Political pundits said the signing of more than 100 such executive actions was mostly showmanship aimed at impressing his MAGA base. Many such orders and actions are likely to face legal challenges while others are the domain of the legislative branch, where Republicans do have a majority.
(Republican-run Florida jumped straight into the changeover, its governor Ron DeSantis referring to “Gulf of America” in a storm warning issued by his office. Naming water bodies in the domain of the International Hydrographic Organization, which works to ensure all the world’s seas, oceans and navigable waters are surveyed and charted uniformly, and also names some of them. Both US and Mexico are members of the IHO. It is not unusual for countries refer to the same body of water by different names in their own documentation. Mexico currently refers to the gulf by its Spanish name: El Golfo de México.)

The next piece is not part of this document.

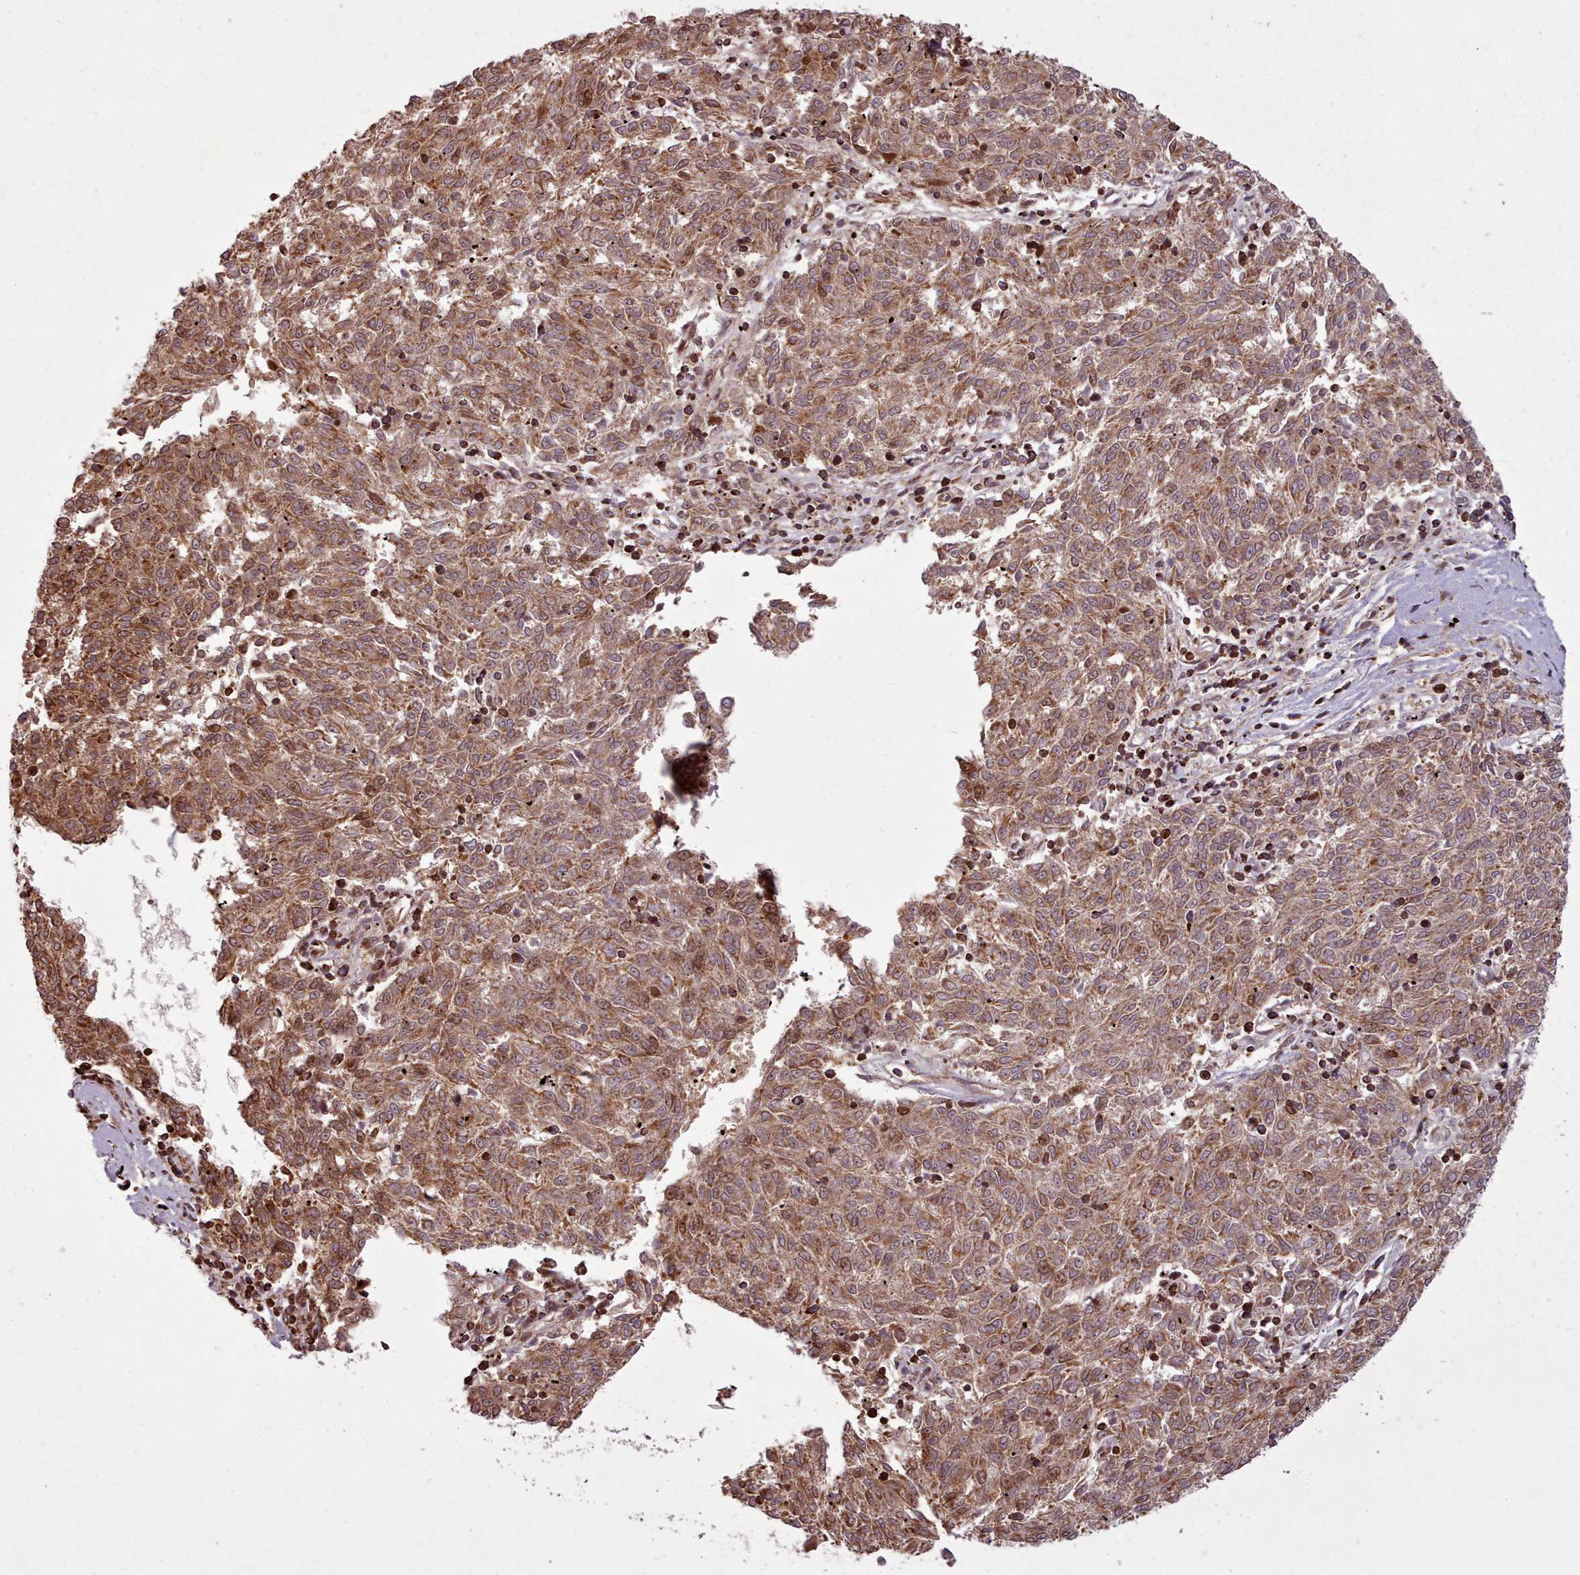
{"staining": {"intensity": "moderate", "quantity": ">75%", "location": "cytoplasmic/membranous,nuclear"}, "tissue": "melanoma", "cell_type": "Tumor cells", "image_type": "cancer", "snomed": [{"axis": "morphology", "description": "Malignant melanoma, NOS"}, {"axis": "topography", "description": "Skin"}], "caption": "An immunohistochemistry photomicrograph of neoplastic tissue is shown. Protein staining in brown shows moderate cytoplasmic/membranous and nuclear positivity in malignant melanoma within tumor cells.", "gene": "NLRP7", "patient": {"sex": "female", "age": 72}}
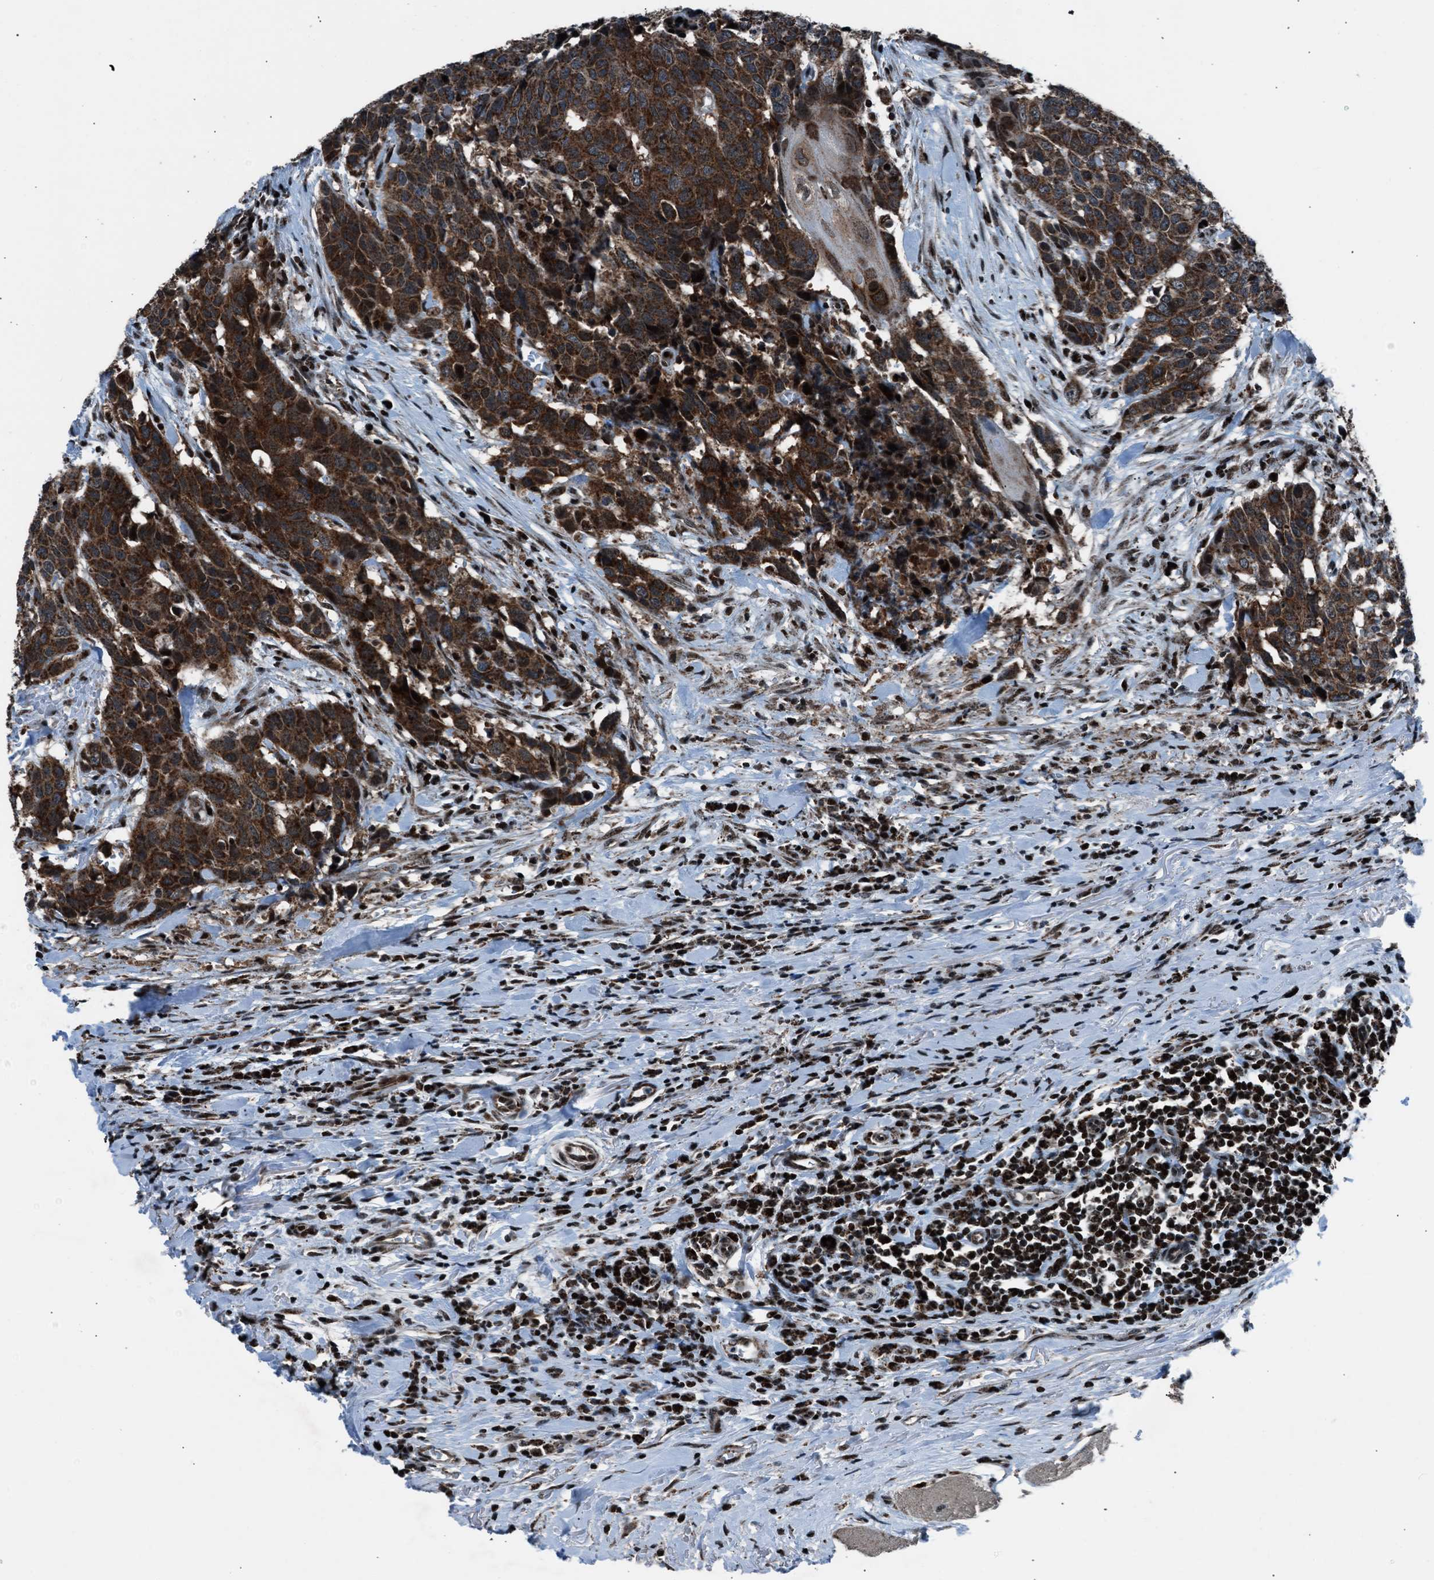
{"staining": {"intensity": "strong", "quantity": ">75%", "location": "cytoplasmic/membranous"}, "tissue": "head and neck cancer", "cell_type": "Tumor cells", "image_type": "cancer", "snomed": [{"axis": "morphology", "description": "Squamous cell carcinoma, NOS"}, {"axis": "topography", "description": "Head-Neck"}], "caption": "Squamous cell carcinoma (head and neck) was stained to show a protein in brown. There is high levels of strong cytoplasmic/membranous staining in about >75% of tumor cells.", "gene": "MORC3", "patient": {"sex": "male", "age": 66}}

Indeed, the order ending birthright citizenship — which grants citizenship to anyone born in the United States regardless of the parents’ status, and which is embedded in the US Constitution and endorsed by the Supreme Court — was challenged even as the ink from the giant sharpie marker Trump used to sign it was drying.
It was a triumphant comeback for Trump, who said it was a “great feeling” to return to the White House, after losing an election in 2020 which he believes was stolen from him after he had served one term.
So chuffed was he to return to the Oval Office that he did not even read the parting letter his predecessor Joe Biden had left for him in the drawer of the Resolute Desk, fishing it out and holding it up only when reporters reminded him of the tradition.
Instead, he engaged in a completely unscripted, freewheeling media interaction in which pool reporters got an unvarnished insight into his thinking with from off-the-cuff answers to questions on foreign policy and domestic issues.
A recurring theme in his remarks was that he wanted to be seen as a “unifier” and “peacemaker” — but it has to be on US terms. The US will not fight wars but would strive to achieve peace through strength, building the greatest military in history.
At the same time, he asserted that the US would “take back” the Panama Canal, maintaining that China was now in control of the gateway. He also suggested that Denmark would fold and allow US to take over Greenland.
Reminded that he had claimed he would end the Russia-Ukraine war within 24 hours of taking office, Trump quipped, “This is only half a day. I have another half a day left.”
On a more serious note, he appeared to criticise Putin, saying “not doing so well” in the war against Ukraine, and he’s tanking the Russian economy by “not making a deal.” He also alarmed South Korea by referring to North Korea as a nuclear power; Seoul does not want it such a designation to be formalized.